◆ **原文節錄**:
________________________

Title

利用銅在二氧化鈦奈米管為觸媒以NH3還原NO反應之研究

Translated Titles

Studies on Catalytic Reduction of NO with NH3 over Cu Catalysts Supported on Titania Nanotubes

Authors

陳興安

Key Words

一氧化氮 ; 二氧化鈦奈米管 ; 氧化銅 ; 氨氣 ; 選擇性觸媒還原 ; Selective catalytic reduction ; Titania nanotubes ; Copper oxides ; Ammonia ; Nitric oxide

PublicationName

成功大學化學工程學系學位論文

Volume or Term/Year and Month of Publication

2005年

Academic Degree Category

碩士

Advisor

鄧熙聖

Content Language

繁體中文

Chinese Abstract

二氧化鈦奈米管屬於anatase晶相之高表面積的觸媒載體,是利用商業化的二氧化鈦P25在NaOH進行水熱處理後,以HCl酸洗所製備而成的,而奈米管的表面積大約為400 m2/g。將二氧化鈦奈米管和其他商業化可利用的二氧化鈦奈米顆粒含浸銅後,進行以NH3選擇性觸媒還原NO的檢測,結果顯示銅在二氧化鈦奈米管較在其他奈米顆粒上有較高的觸媒活性,在程溫還原和X光光電子能譜分析中,反映出奈米管的大表面積結構對於銅分散的優勢,因此導致銅分散在奈米管上有高的活性。   在載入金屬離子進入多孔性的二氧化鈦載體時,初濕含浸法和濕式含浸法是常見的使用方法,在本研究中期望發展出一種為“水熱離子嵌入”法,是在二氧化鈦水熱處理形成時,將銅離子插入在鈦酸的層狀結構內。而經過水熱離子嵌入過程所得載入銅的二氧化鈦,在以NH3選擇性觸媒還原NO反應中最高的活性,利用X光吸收光譜和擴散反射式UV-vis吸收光譜進行分析,反映出水熱離子嵌入法可以防止銅的聚集,並且有效地分散氧化銅在二氧化鈦奈米管上,因此高度的分散性加上高表面積的載體,將導致有高活性的二氧化鈦載體觸媒。

________________________

◆ **提供資料**:
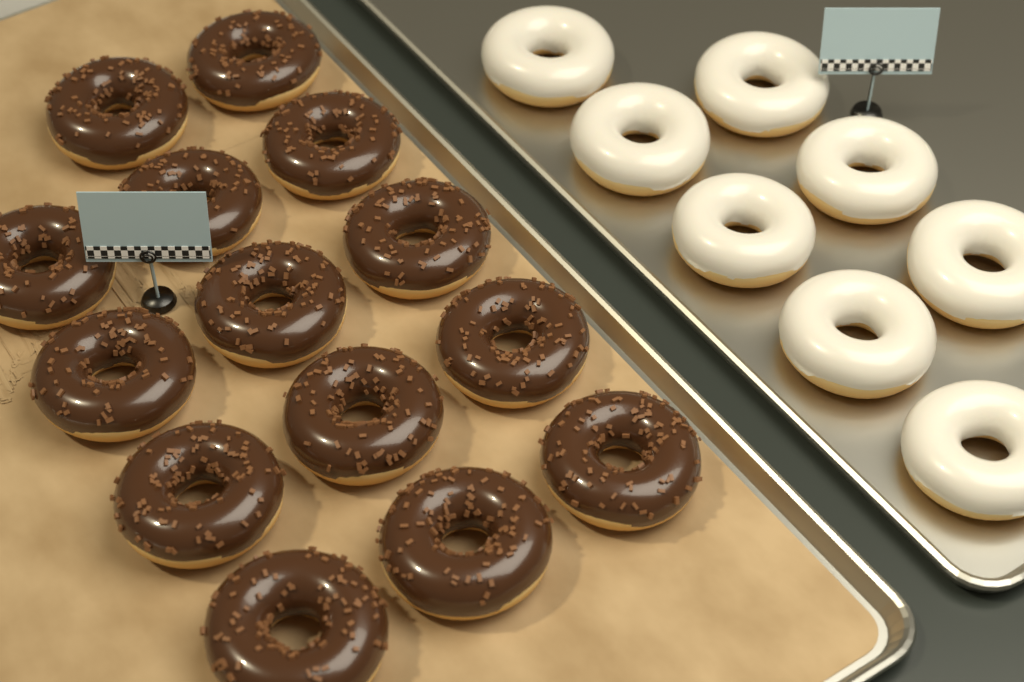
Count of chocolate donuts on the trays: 14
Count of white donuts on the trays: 8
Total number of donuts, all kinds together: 22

________________________

◆ **任務**:
(1) 根據二氧化鈦奈米管論文,奈米管的表面積大約是多少?
(2) 請從二氧化鈦奈米管論文最後一句之後接著續寫。
以上資料在此用不到。

◆ **任務結果**:
(1) 大約400 m2/g。

(2)
English Abstract

Large surface-area catalyst supports, TiO2 nanotubes in anatase phase, were prepared from hydrothermal treatment of the commercial P25 TiO2 in NaOH followed by HCl washing. The surface area of the nanotube aggregates is as large as ca. 400 m2/g. The TiO2 nanotubes and other commercially available TiO2 nanoparticles were impregnated with Cu and examined in selective catalytic reduction of NO with NH3. The coppery species supported on the nanotubes showed a higher catalytic activity than those supported the nanoparticles. Analysis with temperature programmed reduction and X-ray photoelectron spectroscopy reflected that the large surface-area feature of the nanotubes was advantageous for Cu dispersion, thus leading to a high activity of Cu distributed over the nanotubes.   In incorporating metal ions into porous TiO2 supports, incipient wetness impregnation and wet impregnation were the methods generally used. The present work wishes to report a newly developed “hydrothermal ion-intercalation” (HII) method, in which Cu ions can intercalate into the interlayer of the titanate species formed during the hydrothermal treatment on TiO2. The Cu-planted TiO2 through the HII process was shown to have the highest activity in selective catalytic reduction of NO with NH3. Characterizations with X-ray absorption and UV-vis diffuse reflectance spectra reflected that the HII method can retarded the agglomeration of copper species and effectively disperse copper oxides on TiO2 nanotubes. The high degree of dispersion combined with the high surface area of the support would lead to high activity of TiO2-supported catalysts.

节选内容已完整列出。